§ **Text**
**********

General Idea, AIDS Ring, sterling silver in black-velvet-covered jewelry box, title card (photocopy on vellum), in white cardboard box; box 7 x 6 x 4.5 cm; ring size 11; edition of one hundred plus one artist's proof, signed and numbered, 61/100, 1993/96. Self-published. Fabricated by metalsmith Paul McLure, Toronto. Based on Robert Indiana's LOVE ring.

"General Idea's Imagevirus series began in the mid-1980s with a work that replaced the word LOVE from Robert Indiana's iconic sculpture (which itself began as a greeting card graphic, created for the Museum of Modern Art) with the word AIDS.

Anticipating images going viral by many years, the collective used the graphic as a brand, incorporating it into paintings, posters, wallpaper, postage stamps (a Parkett Edition), chenille crests, t-shirts, flags, subway and bus ads, the cover of the Journal of American Medical Association, etc. The images has been displayed as, among other things, a Spectacolor sign in Times Square, an outdoor sculpture in Hamburg, and a poster in the New York subway system.

**********

(Dataset entries)
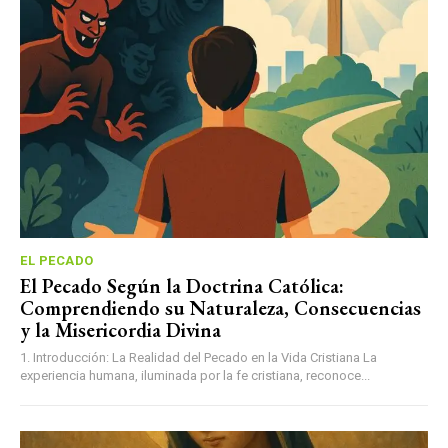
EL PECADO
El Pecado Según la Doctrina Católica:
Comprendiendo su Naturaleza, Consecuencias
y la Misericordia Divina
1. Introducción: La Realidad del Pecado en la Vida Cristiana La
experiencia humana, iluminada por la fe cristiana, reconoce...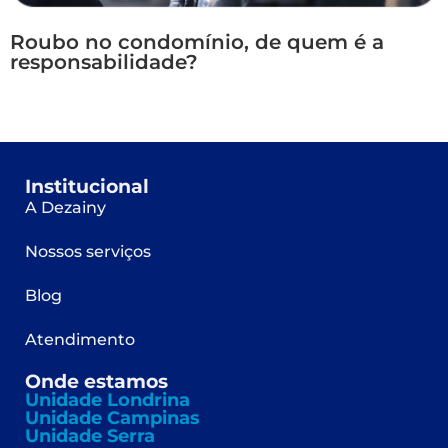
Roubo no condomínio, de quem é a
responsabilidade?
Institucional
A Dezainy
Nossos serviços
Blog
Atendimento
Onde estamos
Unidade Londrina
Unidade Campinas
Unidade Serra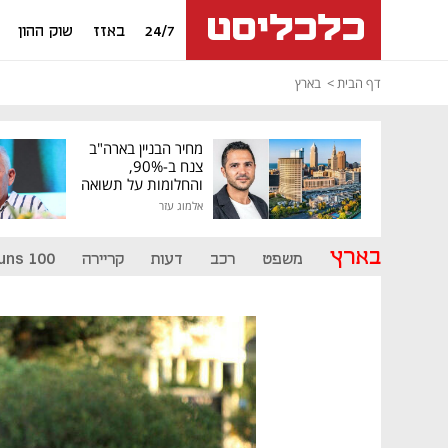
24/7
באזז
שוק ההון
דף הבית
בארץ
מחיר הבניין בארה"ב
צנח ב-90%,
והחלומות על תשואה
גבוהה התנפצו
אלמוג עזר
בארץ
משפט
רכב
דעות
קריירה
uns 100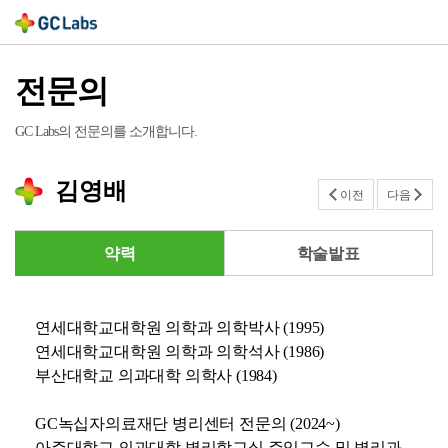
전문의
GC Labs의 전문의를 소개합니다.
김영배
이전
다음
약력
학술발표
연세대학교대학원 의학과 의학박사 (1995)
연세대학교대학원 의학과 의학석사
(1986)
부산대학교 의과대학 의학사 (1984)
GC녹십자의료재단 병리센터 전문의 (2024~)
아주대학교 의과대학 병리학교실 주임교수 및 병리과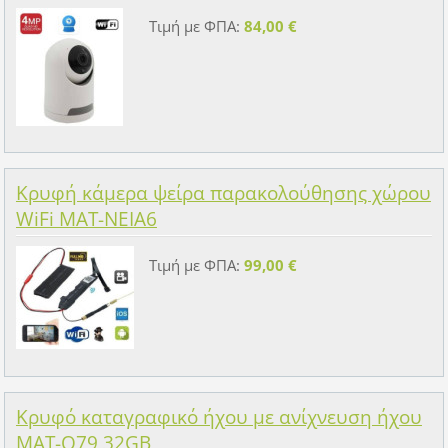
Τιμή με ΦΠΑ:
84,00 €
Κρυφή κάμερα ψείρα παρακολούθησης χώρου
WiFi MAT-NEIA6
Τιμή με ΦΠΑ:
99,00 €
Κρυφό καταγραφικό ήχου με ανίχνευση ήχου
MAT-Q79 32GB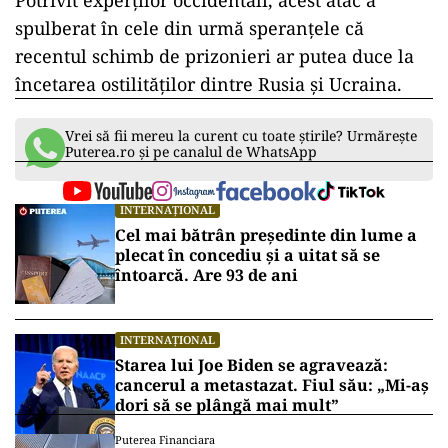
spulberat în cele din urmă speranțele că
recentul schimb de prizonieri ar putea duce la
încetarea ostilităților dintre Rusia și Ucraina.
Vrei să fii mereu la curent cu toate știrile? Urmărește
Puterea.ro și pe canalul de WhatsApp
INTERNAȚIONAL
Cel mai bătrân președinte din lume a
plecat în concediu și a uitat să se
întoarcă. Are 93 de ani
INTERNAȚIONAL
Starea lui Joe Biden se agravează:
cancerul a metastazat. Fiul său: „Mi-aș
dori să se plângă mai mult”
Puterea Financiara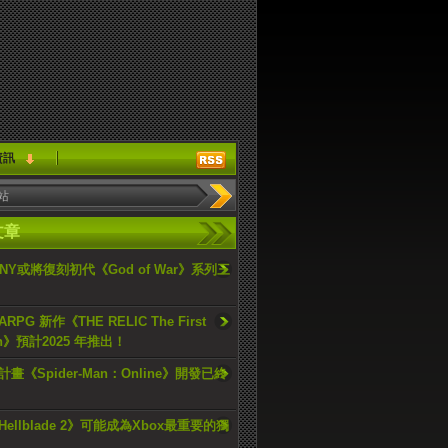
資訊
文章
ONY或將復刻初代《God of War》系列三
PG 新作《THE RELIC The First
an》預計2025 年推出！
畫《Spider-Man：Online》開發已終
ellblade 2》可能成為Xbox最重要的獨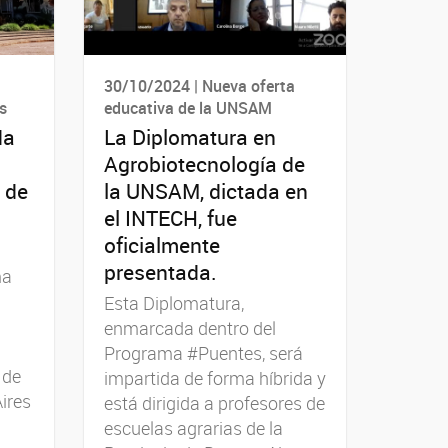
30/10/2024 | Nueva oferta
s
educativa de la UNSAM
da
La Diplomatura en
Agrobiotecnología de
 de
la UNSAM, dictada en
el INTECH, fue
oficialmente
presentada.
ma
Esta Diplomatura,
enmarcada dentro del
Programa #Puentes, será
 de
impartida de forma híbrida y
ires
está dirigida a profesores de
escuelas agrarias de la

**********

§ **What the exercise asks**
Continue the text about General Idea's AIDS Ring, picking up after its final sentence.

§ **Your response**
This heavy-duty sterling silver ring comes in a box is accompanied by a signed and numbered certificate."

-- from Artist's Books and Multiples webpage

General Idea's AIDS Ring is in the permanent collection of the Museum of Modern Art, New York, the Stedelijk Museum, Amsterdam, and the National Gallery of Canada, Ottawa, among other collections, public and private.